Tarefas propostas:
1. Que carro Alessandra Gurgel tinha, segundo a crônica?
2. Extraia da crônica, sem nenhuma alteração, o trecho que vai de "Eu nunca me" até "amigo. Sempre ali.".

Quando vem o pretexto (por Kubitsheck Pinheiro) – Heron Cid
Crônicas

Quando vem o pretexto (por Kubitsheck Pinheiro)

27 de setembro de 2020 às 10h00 Por Heron Cid

Eu era jovem e sonhava em ter um Fusca. Meu pai nunca teve um carro. Toda vez que eu juntava dinheiro, o carro era outro preço. Durante muitos anos meu automóvel foi meu pé. Os dois. Nesse tempo, eu já conhecia muita gente. A bela Alessandra Gurgel tinha um Gol branco. Ela me deixava em casa, nunca me pegava. Ela é de Patos, eu de mais longe.

Eu adorava sair para curtir as noites de Tambaú, ela também. Menos que eu. Ela é minha amiga até hoje e nunca mais nos vimos. Mas o fato dela ser minha amiga, já me alegra muito. Amizade é assim, não precisa estar colado, nem falando todos os dias. Ela tinha telefone fixo, eu fui ter anos depois. Ela tem um Instagram, mas usa pouco. Ela é mãe de família, eu sou pai.

Eu tinha pressa e ela também. Não sei pra que tanta pressa. Ela fumava, eu também. Eu tinha o fogo e ela, uma fogueira. Uma morena de endoidecer. Era a líder, se não me engano, do grupo das 12 meninas da praia de Manaira, que na verdade eram seis. Saudade de Gerlena Palmeira.

Eu nunca me apaixonei por Alessandra, nem por nenhuma amiga. A gente pode até desejar, mas com amiga não rola. Ela tinha seu amor e eu procurava o meu. O mundo é uma máquina de moer gente. O mundo nos condena. Eu tinha cabelos preto e ela também. Eu nunca pintei meu cabelo.

Na verdade eu me apaixonei por mulheres sertanejas: uma loira linda, que não me quis e as outras, foi de lascar o cano. Aqui na capital eu queria viver uma temporada livre, sozinho, demarcando o território feito gato. Eu era bem magro.

Me lembro de ligar muito do orelhão pra pedir socorro aos amigos, por uma necessidade bem maior que um amor: para almoçar na casa deles e até pedir um cadeado, porque haviam arrombado minha casa e levado a bicicleta. Tá vendo, amigo é amigo. Sempre ali.

O tempo levou muitas histórias. Cada um foi para o seu lado. Muitos casaram, outros não, uns continuam bebendo todas e outros se foram de vez.

Dados apresentados:
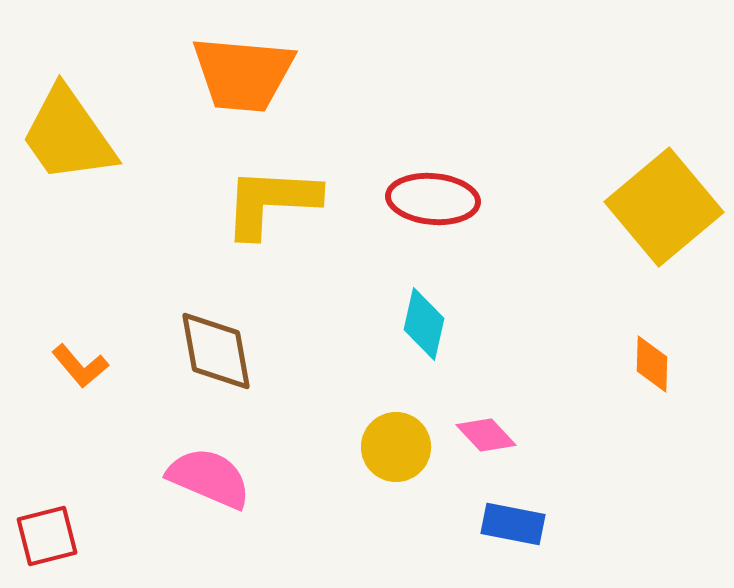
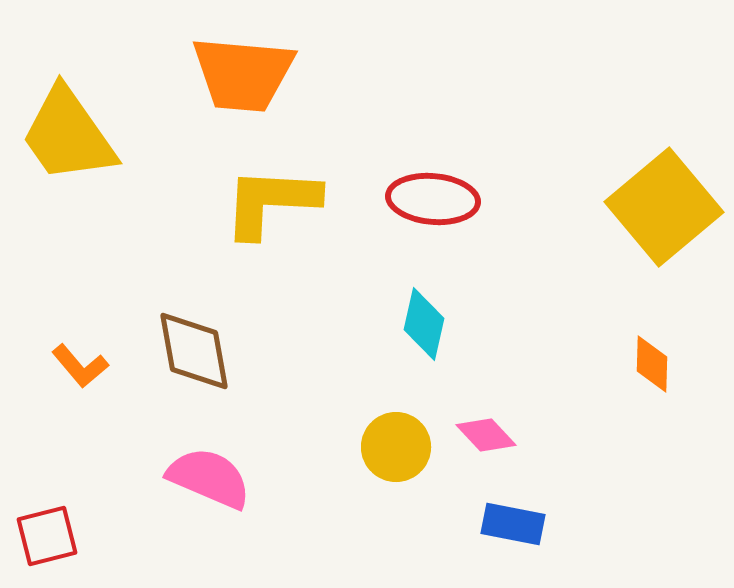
brown diamond: moved 22 px left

Respostas às tarefas:
1. Um Gol branco.

2.
Eu nunca me apaixonei por Alessandra, nem por nenhuma amiga. A gente pode até desejar, mas com amiga não rola. Ela tinha seu amor e eu procurava o meu. O mundo é uma máquina de moer gente. O mundo nos condena. Eu tinha cabelos preto e ela também. Eu nunca pintei meu cabelo.

Na verdade eu me apaixonei por mulheres sertanejas: uma loira linda, que não me quis e as outras, foi de lascar o cano. Aqui na capital eu queria viver uma temporada livre, sozinho, demarcando o território feito gato. Eu era bem magro.

Me lembro de ligar muito do orelhão pra pedir socorro aos amigos, por uma necessidade bem maior que um amor: para almoçar na casa deles e até pedir um cadeado, porque haviam arrombado minha casa e levado a bicicleta. Tá vendo, amigo é amigo. Sempre ali.